As breakthroughs go, it was a highly impressive one, seeing Vettel come within eleven points of depriving Brawn GP rival Jenson Button of the crown – and the young German arguably conceded more ground than that through a combination of bad luck and bad judgement along the way. What's more, the Adrian Newey-penned, Renault-powered RB5 was the class of the field for much of the year – leaving Red Bull's adversaries fearing the team may just prove unassailable in 2010.
“Expectations always rise,” Horner recognised, “but we have to remember we've got some great competitors that we're racing against. We beat quite comfortably Ferrari and McLaren this year, but they will be back next year – they're both great teams – and Brawn will be strong I'm sure. However, with continuity, with a great team here and with two excellent drivers, I see no reason why we can't deliver and build on the success that we've seen in 2009 in 2010.
“One [priority] is having a fast car, so building on what we've already produced this year, and [the other priorities] will be reliability and consistency – as we saw this year, Jenson Button only non-scored in one race, which is a remarkable feat, and Rubens Barrichello only in two races. That demonstrates how crucial it is to be picking up the points even when you're not in a position to be winning races from the front. I think reliability, consistency and a fast car are key to success in 2010.
“My prediction for next year is that Red Bull will be a big factor in the championship again. It's up to us to build on what we've learned, and we can't underestimate our competitors who are formidable teams. We're still a very young team, but we will build on this year and learn lessons from this year – and we will come back stronger.”
Re-affirming that the energy drinks-backed outfit's driver line-up of Vettel and Webber is 'fixed' – “Sebastian has been a member of the Red Bull family for so many years now and has really grown with the team, and Mark's contract was renewed earlier in the summer,” he explains – Horner also revealed that an engine deal will be finalised soon, with Renault expected to be retained despite some criticism about its lack of power and reliability in 2009.
“We will have to make an engine decision very shortly,” the Englishman acknowledged. “We've enjoyed a great relationship with Renault over the last three years – they treat us with excellent parity and have been an important part of our success this year.
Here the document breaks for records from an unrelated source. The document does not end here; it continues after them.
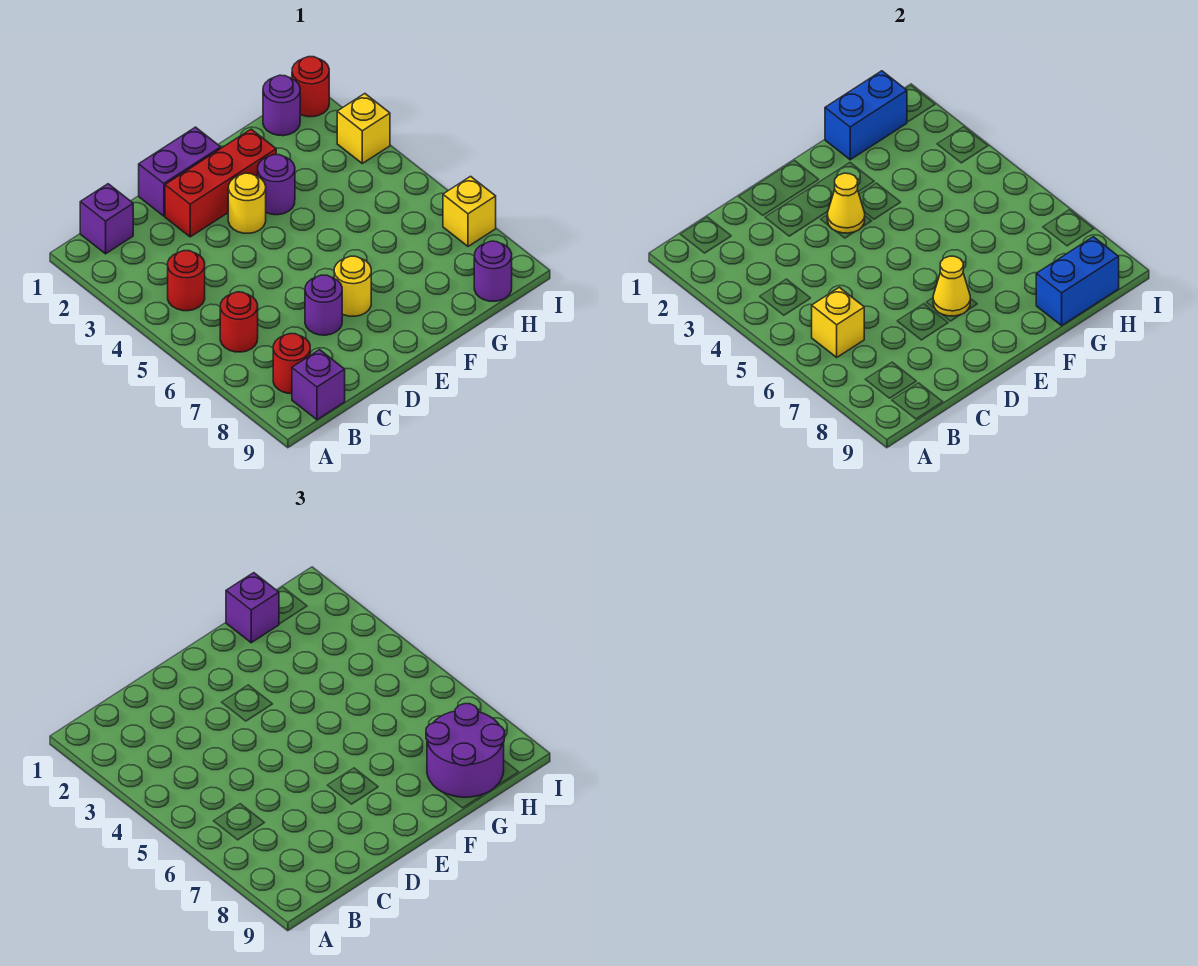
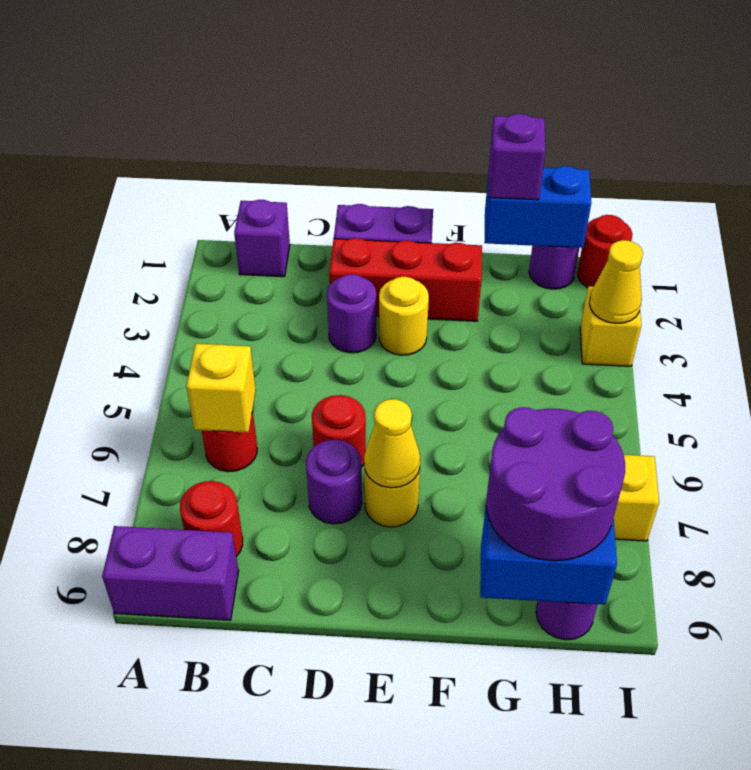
red round brick B4 level 1 -> red round brick D6 level 1
purple brick B9 level 1 -> purple brick A9:B9 level 1
yellow cone E3 level 2 -> yellow cone I3 level 2
purple round brick F3 level 1 -> purple round brick D3 level 1

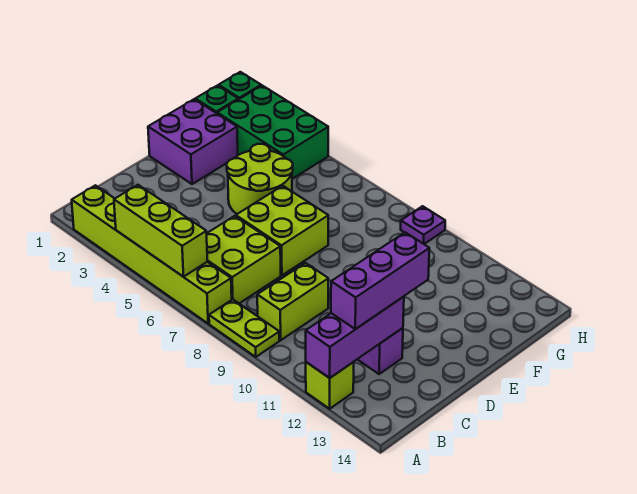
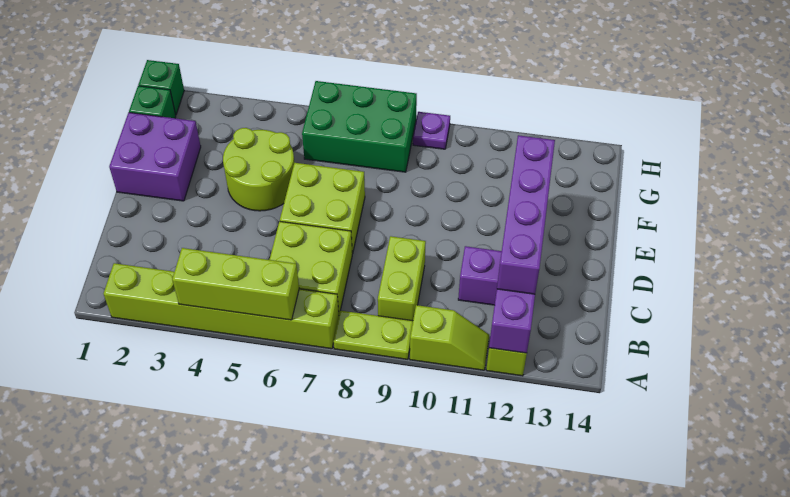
none -> lime slope A10:A11 level 1 top 10
purple brick B12:D12 level 3 -> purple brick B12:E12 level 3
green brick G2:H4 level 1 -> green brick G6:H8 level 1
We will have to consider very, very carefully if we are to change engine-supplier for next year. We are reaching a position in our own minds, and we will firm that up I would think very soon.”
Finally, the 36-year-old – a former racer himself – admitted his relief that the controversial KERS (Kinetic Energy Recovery Systems) technology will be gone in 2010, and shared his thoughts on the refuelling ban, which has been instituted both on safety grounds and in a bid to shake up the on-track action.
“All the teams thankfully have agreed not to run [KERS] next year, because it's a very expensive system,” Horner opined. “I think Formula 1 has a responsibility to look at environmentally-friendly initiatives such as KERS, but that's been postponed for the time being in 2010 as the manufacturers look at a budget KERS or a much more cost-effective KERS from 2011 onwards. The cost of KERS is hugely significant, especially for an independent team, and I think this year it hasn't really contributed to the racing, with some teams running with the system and some not.
“I think the most significant change is the ban on refuelling next year; that is going to mean teams are going to start races with almost 170kg of fuel in the car, so the cars are going to be really heavy at the start of the race. We're going to have probably one or two pit-stops during the race and [drivers will] have to manage the tyres really well, so it's going to be fascinating to see how teams manage that situation. That introduces new challenges with the car design, but in principle the rest of the regulations remain relatively stable.”